◆ Texte:
Wind bouscule les codes du capital-risque en France. Le gestionnaire ouvre aux particuliers un véhicule dédié aux technologies de défense et de souveraineté, avec un ticket minimal de 7 500 euros. En misant sur des solutions duales et stratégiques, l’initiative promet d’orienter une épargne souvent prudente vers des actifs réels, tout en assumant un discours clair sur les risques et l’illiquidité.

Wind ouvre aux particuliers un accès inédit aux technologies souveraines

Le nouveau véhicule de Wind, baptisé « Technologies souveraines », vise à rapprocher l’épargne des ménages des besoins d’innovation de l’économie réelle. Le positionnement est assumé : financer des sociétés liées à la défense et à la souveraineté, dans une logique duale, avec des cas d’usage civils et militaires.

Un seuil d’entrée à 7 500 euros permet à des investisseurs individuels d’accéder à une classe d’actifs historiquement réservée aux institutionnels, bien loin des tickets souvent exigés des limited partners. Cette démocratisation reste encadrée : allocation non cotée, horizon long et risques de perte en capital élevés.

Le périmètre d’investissement couvre deux piliers. D’une part, la défense, avec des priorités affichées sur les drones, le spatial, le maritime, le renseignement et la cybersécurité. D’autre part, la souveraineté, où l’accent est mis sur l’énergie, la santé, l’économie circulaire, l’intelligence artificielle et l’informatique quantique.

Cette stratégie répond à une réalité industrielle et géopolitique : l’Europe rehausse ses capacités militaires et logistiques, tandis que les chaînes de valeur stratégiques se reconfigurent. En France, la loi de programmation militaire 2024-2030 a acté un effort budgétaire inédit, confirmant un environnement porteur pour la base industrielle et technologique de défense.

Ce que recouvre la notion de technologies souveraines

En pratique, la souveraineté technologique vise à réduire les dépendances critiques dans des secteurs clés :

  • batteries et matériaux critiques, pour l’énergie et la mobilité ;
  • cloud et données, pour l’autonomie numérique ;
  • composants, capteurs et systèmes embarqués, pour les chaînes industrielles ;
  • cybersécurité, pour les infrastructures et services essentiels.

La logique est duale : ces briques sont utiles aux usages civils et à la défense, ce qui élargit le champ des débouchés et soutient la trajectoire de revenus des entreprises financées.

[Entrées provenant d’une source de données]

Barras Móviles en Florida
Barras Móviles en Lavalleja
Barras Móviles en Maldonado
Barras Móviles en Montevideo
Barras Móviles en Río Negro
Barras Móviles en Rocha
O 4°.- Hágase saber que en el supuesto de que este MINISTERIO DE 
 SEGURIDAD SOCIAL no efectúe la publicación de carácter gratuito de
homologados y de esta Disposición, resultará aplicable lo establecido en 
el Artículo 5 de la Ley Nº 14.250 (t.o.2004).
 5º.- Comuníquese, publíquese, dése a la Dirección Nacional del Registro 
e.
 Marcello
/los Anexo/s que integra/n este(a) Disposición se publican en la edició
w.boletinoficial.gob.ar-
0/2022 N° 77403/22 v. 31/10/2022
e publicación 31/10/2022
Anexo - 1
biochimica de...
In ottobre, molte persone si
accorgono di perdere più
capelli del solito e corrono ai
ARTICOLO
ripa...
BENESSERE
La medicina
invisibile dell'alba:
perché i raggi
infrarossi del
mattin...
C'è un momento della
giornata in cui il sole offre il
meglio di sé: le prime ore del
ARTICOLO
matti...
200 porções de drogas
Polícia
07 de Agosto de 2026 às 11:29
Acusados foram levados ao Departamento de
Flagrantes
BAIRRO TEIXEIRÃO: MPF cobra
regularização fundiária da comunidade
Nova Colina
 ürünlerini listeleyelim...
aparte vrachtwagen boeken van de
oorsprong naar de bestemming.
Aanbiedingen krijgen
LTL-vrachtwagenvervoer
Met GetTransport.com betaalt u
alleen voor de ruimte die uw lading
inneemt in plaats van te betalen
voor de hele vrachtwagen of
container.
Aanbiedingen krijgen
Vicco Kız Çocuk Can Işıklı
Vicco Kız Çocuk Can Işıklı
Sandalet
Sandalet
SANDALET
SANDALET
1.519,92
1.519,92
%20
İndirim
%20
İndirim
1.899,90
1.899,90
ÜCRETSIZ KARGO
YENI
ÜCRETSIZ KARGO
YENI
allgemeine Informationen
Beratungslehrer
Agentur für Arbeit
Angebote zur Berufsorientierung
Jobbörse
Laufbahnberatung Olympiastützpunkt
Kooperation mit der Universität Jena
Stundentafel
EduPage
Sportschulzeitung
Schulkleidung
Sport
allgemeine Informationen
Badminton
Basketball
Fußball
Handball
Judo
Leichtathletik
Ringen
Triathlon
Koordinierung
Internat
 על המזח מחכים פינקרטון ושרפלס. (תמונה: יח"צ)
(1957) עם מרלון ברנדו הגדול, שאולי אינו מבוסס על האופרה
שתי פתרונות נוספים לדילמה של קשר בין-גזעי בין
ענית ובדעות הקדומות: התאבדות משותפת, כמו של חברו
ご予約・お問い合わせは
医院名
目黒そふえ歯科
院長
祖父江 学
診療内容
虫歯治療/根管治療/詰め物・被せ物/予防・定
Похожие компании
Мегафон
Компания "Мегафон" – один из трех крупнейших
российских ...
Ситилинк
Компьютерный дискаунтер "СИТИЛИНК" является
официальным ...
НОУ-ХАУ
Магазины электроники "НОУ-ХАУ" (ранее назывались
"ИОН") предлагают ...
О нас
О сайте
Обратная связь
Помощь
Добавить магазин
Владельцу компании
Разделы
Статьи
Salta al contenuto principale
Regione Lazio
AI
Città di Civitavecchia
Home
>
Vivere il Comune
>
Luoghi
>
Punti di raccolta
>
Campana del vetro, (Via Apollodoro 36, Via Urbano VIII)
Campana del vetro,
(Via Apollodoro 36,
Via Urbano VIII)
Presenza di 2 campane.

◆ Consignes:
1. Dans l’article sur le fonds de Wind, remplacez « ménages » par « foyers » et recopiez le passage situé entre « Wind ouvre aux » et « civils et militaires. », bornes comprises.
2. Rédigez la suite de l’article sur le fonds de Wind, à partir de sa dernière phrase.
Ces entrées viennent d’une autre source que le texte.

◆ Réponses:
1.
Wind ouvre aux particuliers un accès inédit aux technologies souveraines

Le nouveau véhicule de Wind, baptisé « Technologies souveraines », vise à rapprocher l’épargne des foyers des besoins d’innovation de l’économie réelle. Le positionnement est assumé : financer des sociétés liées à la défense et à la souveraineté, dans une logique duale, avec des cas d’usage civils et militaires.

2.
Métriques Valeur Évolution
Ticket minimal de souscription 7 500 € Nouveau seuil grand public
Hard cap par millésime 25 M€ Cadrage annuel annoncé
Taille cumulée visée sur plusieurs années 50 à 60 M€ Accumulation par millésimes
Nombre de lignes ciblées Environ 20 Approche diversifiée
Stades d’investissement Série A prioritaire, B et C opportunistes Échelonnement du risque
Thématiques Défense et souveraineté technologique Focalisation stratégique
Avantages fiscaux Selon véhicule et éligibilité Sous conditions réglementaires

Plusieurs cadres permettent une distribution au grand public :

  • ELTIF 2.0 : le cadre européen actualisé facilite l’accès des particuliers aux actifs de long terme et assouplit les contraintes de diversification, sous réserve d’un conseil en adéquation et d’une information renforcée.
  • FCPR grand public : certains Fonds Communs de Placement à Risques peuvent être distribués à des particuliers, notamment via l’assurance vie en unités de compte.
  • Unités de compte non cotées : contrats d’assurance vie ou PER proposant des supports privés, avec contraintes de liquidité et frais spécifiques.

Le choix du véhicule conditionne l’éligibilité fiscale, le profil de risques et le régime de liquidité du fonds.

Capitaux, cadence d’investissement et construction de portefeuille

Wind prévoit une levée annuelle pour ce compartiment, avec un hard cap fixé à 25 millions d’euros par millésime et une taille cumulée visée de 50 à 60 millions d’euros sur plusieurs années. La granularité par millésime permet de lisser les points d’entrée et d’adapter la thèse aux cycles technologiques.

La construction de portefeuille cible une vingtaine de participations. Le cœur d’allocation se situe en Série A, avec des tickets minoritaires en Séries B et C pour des actifs déjà dotés de preuves commerciales ou industrielles. Ce calibrage vise un équilibre entre potentiel de création de valeur et discipline de due diligence.

La logique d’exécution repose sur trois leviers :

  • technologies duales et marchés civils adressables ;
  • protection des actifs via brevets, savoir-faire et intégration système ;
  • clarté des débouchés, notamment via des contrats pilotes, des programmes publics ou des partenariats industriels.

La question des réserves de suivi est centrale en non coté : renforcer les tours ultérieurs, accompagner la mise à l’échelle et préserver la dilution lors des tours de croissance. Un fonds multi-millésimes peut aussi favoriser des co-investissements avec d’autres véhicules de la plateforme Wind ou des partenaires.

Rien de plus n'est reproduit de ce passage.